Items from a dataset
====================
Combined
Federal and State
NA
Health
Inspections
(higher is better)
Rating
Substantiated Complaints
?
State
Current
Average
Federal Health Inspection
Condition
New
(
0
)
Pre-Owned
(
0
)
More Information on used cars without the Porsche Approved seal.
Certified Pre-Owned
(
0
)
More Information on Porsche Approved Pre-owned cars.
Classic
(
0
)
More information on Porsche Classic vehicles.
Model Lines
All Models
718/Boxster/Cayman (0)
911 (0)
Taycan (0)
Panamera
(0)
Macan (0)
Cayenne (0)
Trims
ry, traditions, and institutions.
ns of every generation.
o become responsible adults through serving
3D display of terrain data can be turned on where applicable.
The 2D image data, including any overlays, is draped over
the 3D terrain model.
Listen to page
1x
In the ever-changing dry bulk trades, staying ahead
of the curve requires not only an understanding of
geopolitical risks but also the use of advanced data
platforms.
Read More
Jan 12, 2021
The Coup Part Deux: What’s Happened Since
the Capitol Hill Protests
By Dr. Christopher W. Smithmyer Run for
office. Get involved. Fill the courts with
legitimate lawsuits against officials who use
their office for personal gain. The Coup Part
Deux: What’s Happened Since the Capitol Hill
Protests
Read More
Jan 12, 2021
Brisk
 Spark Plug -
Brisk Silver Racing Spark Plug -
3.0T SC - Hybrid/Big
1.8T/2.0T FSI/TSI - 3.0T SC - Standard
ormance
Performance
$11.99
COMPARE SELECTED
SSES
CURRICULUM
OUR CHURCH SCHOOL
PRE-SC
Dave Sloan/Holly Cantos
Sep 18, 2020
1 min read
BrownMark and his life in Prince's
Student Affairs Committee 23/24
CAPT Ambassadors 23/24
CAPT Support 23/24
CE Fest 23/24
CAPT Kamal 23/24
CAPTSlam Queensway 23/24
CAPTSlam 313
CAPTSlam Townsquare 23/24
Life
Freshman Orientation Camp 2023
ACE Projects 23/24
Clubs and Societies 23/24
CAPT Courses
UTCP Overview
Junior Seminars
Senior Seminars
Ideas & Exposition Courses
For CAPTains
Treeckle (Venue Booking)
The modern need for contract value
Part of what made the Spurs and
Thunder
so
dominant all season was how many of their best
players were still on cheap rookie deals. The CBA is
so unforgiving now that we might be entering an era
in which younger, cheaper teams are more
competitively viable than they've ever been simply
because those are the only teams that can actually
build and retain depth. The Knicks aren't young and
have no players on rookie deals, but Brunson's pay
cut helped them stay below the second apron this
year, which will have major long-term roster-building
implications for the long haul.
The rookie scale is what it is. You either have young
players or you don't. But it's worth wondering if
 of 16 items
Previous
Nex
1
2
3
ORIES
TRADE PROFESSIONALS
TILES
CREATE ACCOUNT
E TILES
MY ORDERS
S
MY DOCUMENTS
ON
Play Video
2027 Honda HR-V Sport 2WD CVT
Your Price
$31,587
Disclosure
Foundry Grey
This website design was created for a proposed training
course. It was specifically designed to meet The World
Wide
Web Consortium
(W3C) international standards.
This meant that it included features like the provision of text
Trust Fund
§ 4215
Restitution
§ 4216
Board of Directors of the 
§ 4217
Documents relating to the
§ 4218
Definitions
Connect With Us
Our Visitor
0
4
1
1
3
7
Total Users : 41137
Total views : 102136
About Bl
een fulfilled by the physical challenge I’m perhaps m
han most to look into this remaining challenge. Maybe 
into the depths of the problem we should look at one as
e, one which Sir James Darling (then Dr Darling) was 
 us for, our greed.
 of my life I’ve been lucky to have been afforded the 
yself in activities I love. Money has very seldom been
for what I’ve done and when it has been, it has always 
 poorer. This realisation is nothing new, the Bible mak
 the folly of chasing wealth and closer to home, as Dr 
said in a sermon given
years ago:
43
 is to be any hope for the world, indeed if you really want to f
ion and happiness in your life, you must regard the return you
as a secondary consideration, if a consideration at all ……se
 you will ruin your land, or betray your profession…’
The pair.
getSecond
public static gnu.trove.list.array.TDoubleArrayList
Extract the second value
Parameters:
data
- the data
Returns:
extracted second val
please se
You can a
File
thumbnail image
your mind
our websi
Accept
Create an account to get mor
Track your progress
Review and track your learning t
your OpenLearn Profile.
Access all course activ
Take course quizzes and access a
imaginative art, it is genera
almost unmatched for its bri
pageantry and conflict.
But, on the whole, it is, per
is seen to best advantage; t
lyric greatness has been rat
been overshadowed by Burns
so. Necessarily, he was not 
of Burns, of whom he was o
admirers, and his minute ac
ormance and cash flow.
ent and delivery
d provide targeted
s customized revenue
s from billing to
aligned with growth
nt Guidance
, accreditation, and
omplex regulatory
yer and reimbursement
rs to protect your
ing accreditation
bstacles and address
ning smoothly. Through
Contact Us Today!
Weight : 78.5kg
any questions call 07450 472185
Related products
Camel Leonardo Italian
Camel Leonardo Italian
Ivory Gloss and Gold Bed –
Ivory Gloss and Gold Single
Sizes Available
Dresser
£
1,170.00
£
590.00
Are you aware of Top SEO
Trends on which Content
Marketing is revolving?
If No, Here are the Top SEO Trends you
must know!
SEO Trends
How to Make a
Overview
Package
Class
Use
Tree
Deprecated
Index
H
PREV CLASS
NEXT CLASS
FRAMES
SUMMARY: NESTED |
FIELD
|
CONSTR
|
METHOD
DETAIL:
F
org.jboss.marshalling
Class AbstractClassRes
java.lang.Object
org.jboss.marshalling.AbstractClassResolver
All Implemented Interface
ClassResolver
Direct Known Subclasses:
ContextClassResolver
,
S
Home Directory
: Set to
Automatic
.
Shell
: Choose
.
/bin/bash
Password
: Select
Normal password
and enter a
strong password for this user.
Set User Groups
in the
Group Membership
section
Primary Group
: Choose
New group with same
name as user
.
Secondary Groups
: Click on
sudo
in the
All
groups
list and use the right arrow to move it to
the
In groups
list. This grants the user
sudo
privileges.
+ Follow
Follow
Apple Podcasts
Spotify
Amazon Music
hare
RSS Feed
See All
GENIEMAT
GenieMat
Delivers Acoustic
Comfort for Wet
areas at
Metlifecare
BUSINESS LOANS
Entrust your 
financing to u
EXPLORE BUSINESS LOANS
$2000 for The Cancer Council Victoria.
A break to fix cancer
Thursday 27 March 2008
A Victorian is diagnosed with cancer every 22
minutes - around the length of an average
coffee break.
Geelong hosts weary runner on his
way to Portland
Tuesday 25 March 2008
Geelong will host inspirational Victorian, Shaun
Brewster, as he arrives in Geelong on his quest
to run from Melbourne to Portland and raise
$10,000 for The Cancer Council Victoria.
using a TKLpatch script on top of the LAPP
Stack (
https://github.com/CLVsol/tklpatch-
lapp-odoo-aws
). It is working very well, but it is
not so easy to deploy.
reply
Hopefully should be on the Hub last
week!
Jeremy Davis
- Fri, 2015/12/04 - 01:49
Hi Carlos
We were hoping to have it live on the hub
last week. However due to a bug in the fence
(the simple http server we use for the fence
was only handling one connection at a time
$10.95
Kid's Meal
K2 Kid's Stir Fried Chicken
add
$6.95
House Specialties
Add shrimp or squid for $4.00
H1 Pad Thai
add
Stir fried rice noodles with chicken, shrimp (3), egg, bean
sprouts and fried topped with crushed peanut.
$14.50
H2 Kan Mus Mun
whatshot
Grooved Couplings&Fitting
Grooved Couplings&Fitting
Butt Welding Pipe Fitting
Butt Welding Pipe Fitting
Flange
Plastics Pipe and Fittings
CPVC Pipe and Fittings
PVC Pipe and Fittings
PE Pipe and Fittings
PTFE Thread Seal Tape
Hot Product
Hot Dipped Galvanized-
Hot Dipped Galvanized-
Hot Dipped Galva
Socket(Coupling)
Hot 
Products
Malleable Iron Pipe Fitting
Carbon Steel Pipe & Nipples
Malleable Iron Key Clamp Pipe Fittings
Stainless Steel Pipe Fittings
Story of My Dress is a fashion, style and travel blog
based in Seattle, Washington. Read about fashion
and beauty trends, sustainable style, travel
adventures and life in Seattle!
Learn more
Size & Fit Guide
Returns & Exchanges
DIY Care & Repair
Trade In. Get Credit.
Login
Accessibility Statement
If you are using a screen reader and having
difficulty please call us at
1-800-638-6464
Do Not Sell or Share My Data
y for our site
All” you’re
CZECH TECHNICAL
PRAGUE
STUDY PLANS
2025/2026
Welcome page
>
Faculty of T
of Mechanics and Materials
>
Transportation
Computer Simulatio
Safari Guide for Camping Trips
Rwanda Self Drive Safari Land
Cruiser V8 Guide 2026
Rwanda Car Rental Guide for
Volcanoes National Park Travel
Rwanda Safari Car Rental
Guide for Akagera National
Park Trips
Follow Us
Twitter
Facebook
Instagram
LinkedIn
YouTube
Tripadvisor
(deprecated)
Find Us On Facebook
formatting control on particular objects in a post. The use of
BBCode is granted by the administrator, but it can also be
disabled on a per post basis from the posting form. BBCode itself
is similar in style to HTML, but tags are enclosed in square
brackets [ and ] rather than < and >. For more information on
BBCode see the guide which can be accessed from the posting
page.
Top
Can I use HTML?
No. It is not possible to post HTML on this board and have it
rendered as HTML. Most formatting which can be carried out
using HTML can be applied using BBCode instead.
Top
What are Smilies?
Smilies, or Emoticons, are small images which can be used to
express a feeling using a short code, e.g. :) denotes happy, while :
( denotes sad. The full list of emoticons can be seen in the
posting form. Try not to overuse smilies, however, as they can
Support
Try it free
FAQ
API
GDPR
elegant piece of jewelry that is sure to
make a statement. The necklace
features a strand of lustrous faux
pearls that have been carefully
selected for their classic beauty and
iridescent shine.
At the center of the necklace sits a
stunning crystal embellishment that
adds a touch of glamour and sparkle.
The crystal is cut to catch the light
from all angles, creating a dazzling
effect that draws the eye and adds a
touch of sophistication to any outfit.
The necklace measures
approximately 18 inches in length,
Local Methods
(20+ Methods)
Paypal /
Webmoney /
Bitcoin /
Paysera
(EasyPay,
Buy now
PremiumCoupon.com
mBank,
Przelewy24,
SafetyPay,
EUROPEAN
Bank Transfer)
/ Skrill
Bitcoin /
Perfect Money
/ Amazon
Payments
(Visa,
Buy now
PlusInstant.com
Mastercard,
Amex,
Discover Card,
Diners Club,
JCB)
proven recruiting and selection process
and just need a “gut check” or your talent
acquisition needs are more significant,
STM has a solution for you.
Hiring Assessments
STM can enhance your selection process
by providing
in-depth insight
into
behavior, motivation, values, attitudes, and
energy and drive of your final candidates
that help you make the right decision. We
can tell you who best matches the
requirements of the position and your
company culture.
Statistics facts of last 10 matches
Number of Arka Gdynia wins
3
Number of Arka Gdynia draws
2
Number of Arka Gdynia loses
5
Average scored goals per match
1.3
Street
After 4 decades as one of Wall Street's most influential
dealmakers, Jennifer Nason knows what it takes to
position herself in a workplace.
====================
[WHAT THE TASK REQUIRES] If a line comes after the one containing "Cayenne (0)", leave it out; set down every line of the data before it, and that line itself, exactly.

[SOLUTION BELOW]
Combined
Federal and State
NA
Health
Inspections
(higher is better)
Rating
Substantiated Complaints
?
State
Current
Average
Federal Health Inspection
Condition
New
(
0
)
Pre-Owned
(
0
)
More Information on used cars without the Porsche Approved seal.
Certified Pre-Owned
(
0
)
More Information on Porsche Approved Pre-owned cars.
Classic
(
0
)
More information on Porsche Classic vehicles.
Model Lines
All Models
718/Boxster/Cayman (0)
911 (0)
Taycan (0)
Panamera
(0)
Macan (0)
Cayenne (0)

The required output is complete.